Krakowianie w miniony weekend wywalczyli przepustkę do Turnieju Finałowego Pucharu Kontynentalnego. Rozegrali trzy wymagające mecze z Saryarką Karaganda (0:2), HK Poprad (4:3 k.) i Asiago Hockey (4:3 d.). Po jednym dniu wolnego musieli wrócić do ligowych zmagań i zmierzyć się z GKS-em Katowice, liderem Polskiej Hokej Ligi.
GieKSa wykorzystała zmęczenie rywali i już w pierwszej odsłonie zrobiła milowy krok w kierunku zwycięstwa. Po 5. minutach prowadziła 2:0 po golach Patryka Wronki i Grzegorza Pasiuta. Szkoleniowiec Cracovii próbował ratować sytuację i zdecydował się zmienić bramkarza. W miejsce Dienisa Pieriewozczikowa wszedł David Zabolotny, ale czyste konto utrzymał zaledwie przez pięć minut.
– Uważam, że Pieriewozczikow nie podtrzymał nas i szybko wpuścił dwie bramki. Zdecydowałem się na zmianę bramkarza i muszę przyznać, że David spełnił moje oczekiwania – wyjaśnił 58-letni szkoleniowiec. Jego zespół do odrabiania strat ruszył w trzeciej odsłonie i złapał nawet kontakt z rywalem po trafieniach Jewgienija Bodrowa i Iwana Jacenki.
– Było widać, że byliśmy wolniejsi od rywali. Popełnialiśmy błędy i przeciwnik je wykorzystywał. Później pojawiło się też zamieszanie z karami i było za dużo chaosu w naszej grze. Jednak trzeba chłopakom podziękować, że podnieśliśmy się ze stanu 0:3 na 2:3. Chcieliśmy powalczyć o ten punkt, ale na dwie minuty przed końcem spotkania straciliśmy czwartego gola – wyjaśnił Rudolf Roháček.
Opiekun „Pasów” kolejny już raz zwrócił uwagę na terminarz, który jego zdaniem jest źle ułożony.
– Przyczyną naszej porażki jest terminarz. Niestety trudy turnieju (Pucharu Kontynentalnego – przyp. red.) były bardzo duże – podkreślał czeski szkoleniowiec, który zwrócił uwagę na fakt, iż rywalizujący w Hokejowej Lidze Mistrzów JKH GKS Jastrzębie miał po grze w europejskich pucharach więcej czasu na regenerację.
– PHL albo pani Zawadzka dała im pięć dni wolnego.
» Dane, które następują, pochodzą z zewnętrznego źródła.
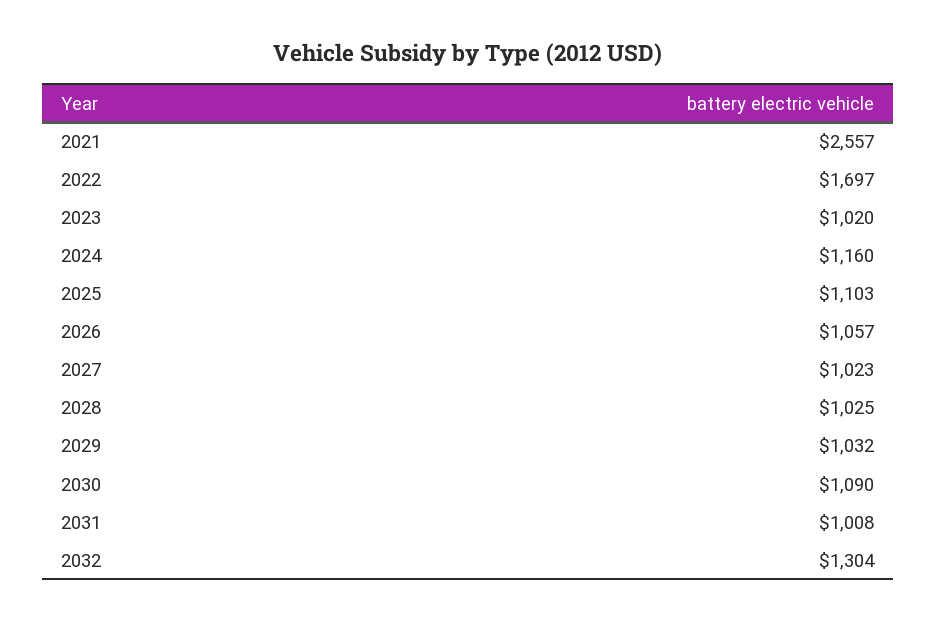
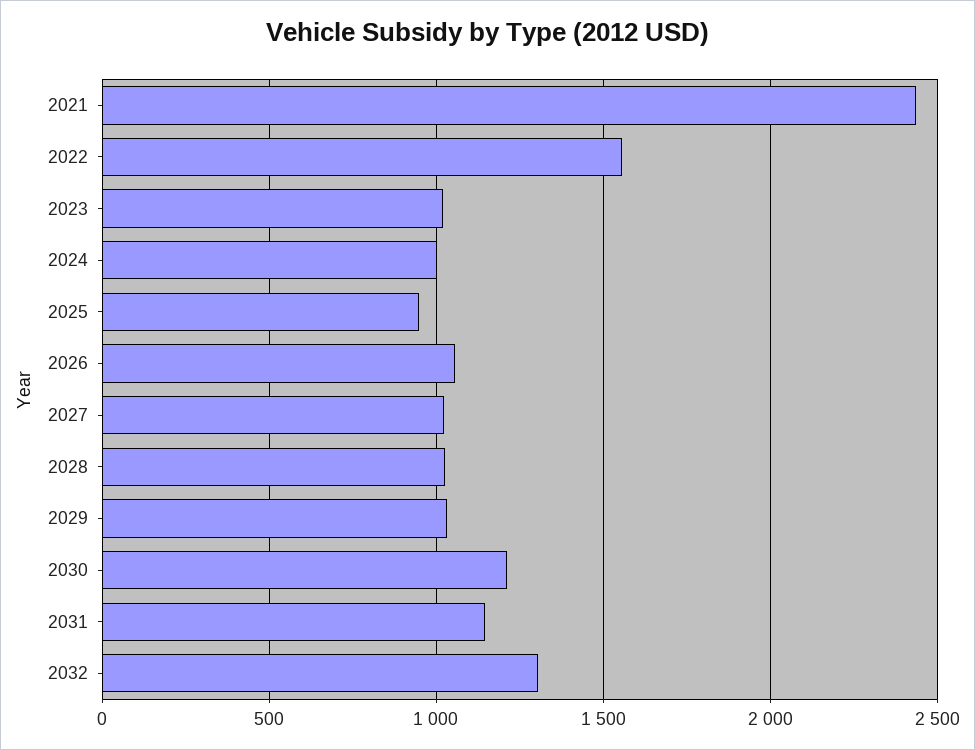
2021: 2557 -> 2450
2022: 1697 -> 1550
2024: 1160 -> 1000
2025: 1103 -> 950
2030: 1090 -> 1200
2031: 1008 -> 1150

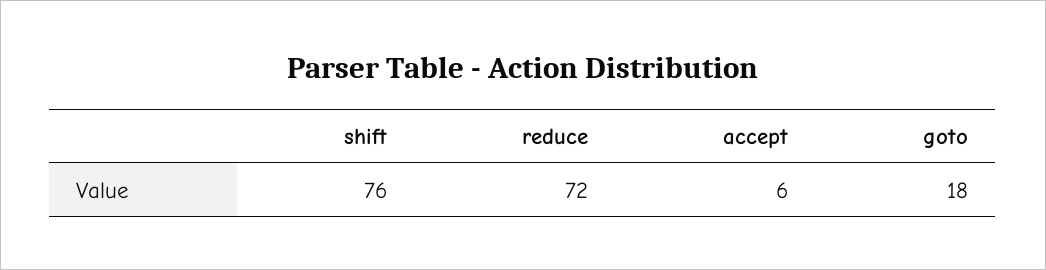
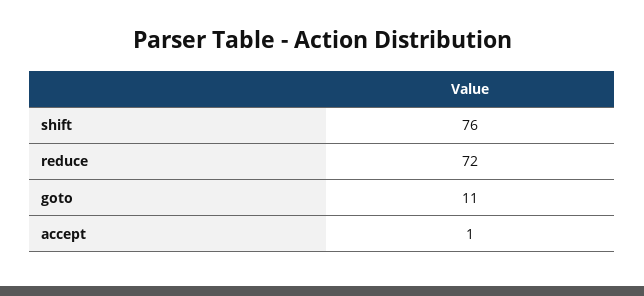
accept: 6 -> 1
goto: 18 -> 11

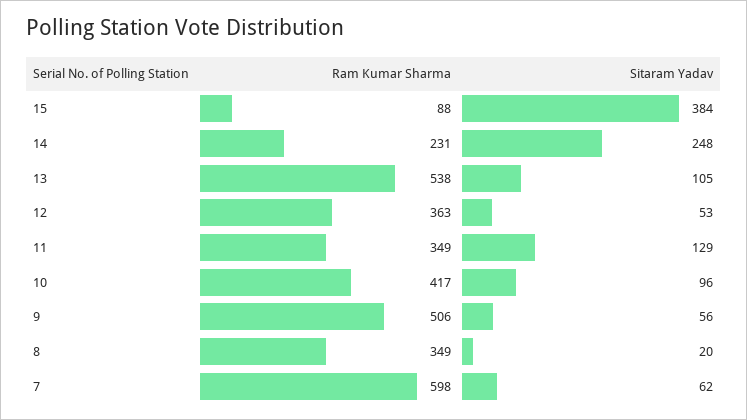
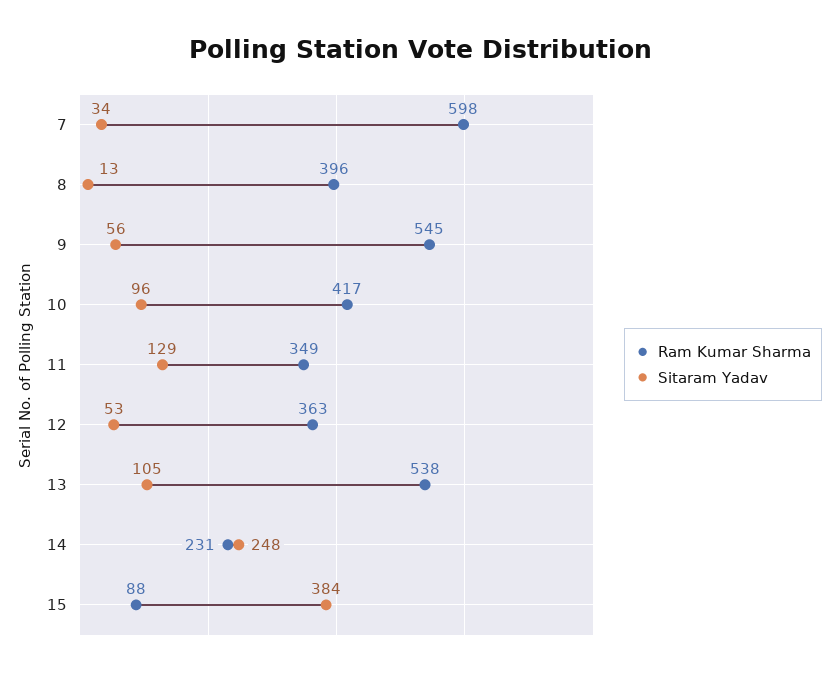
Ram Kumar Sharma, 9: 506 -> 545
Ram Kumar Sharma, 8: 349 -> 396
Sitaram Yadav, 8: 20 -> 13
Sitaram Yadav, 7: 62 -> 34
My po trzech meczach pod rząd, mając w perspektywie kolejne spotkania: we wtorek, czwartek, niedzielę i wtorek nie otrzymaliśmy nic. W tej lidze są równi i równiejsi. Jednemu zespołowi daje się pięć dni wolnego, a drugiemu zaledwie jeden dzień. To jest po prostu fakt – pieklił się Rudolf Roháček.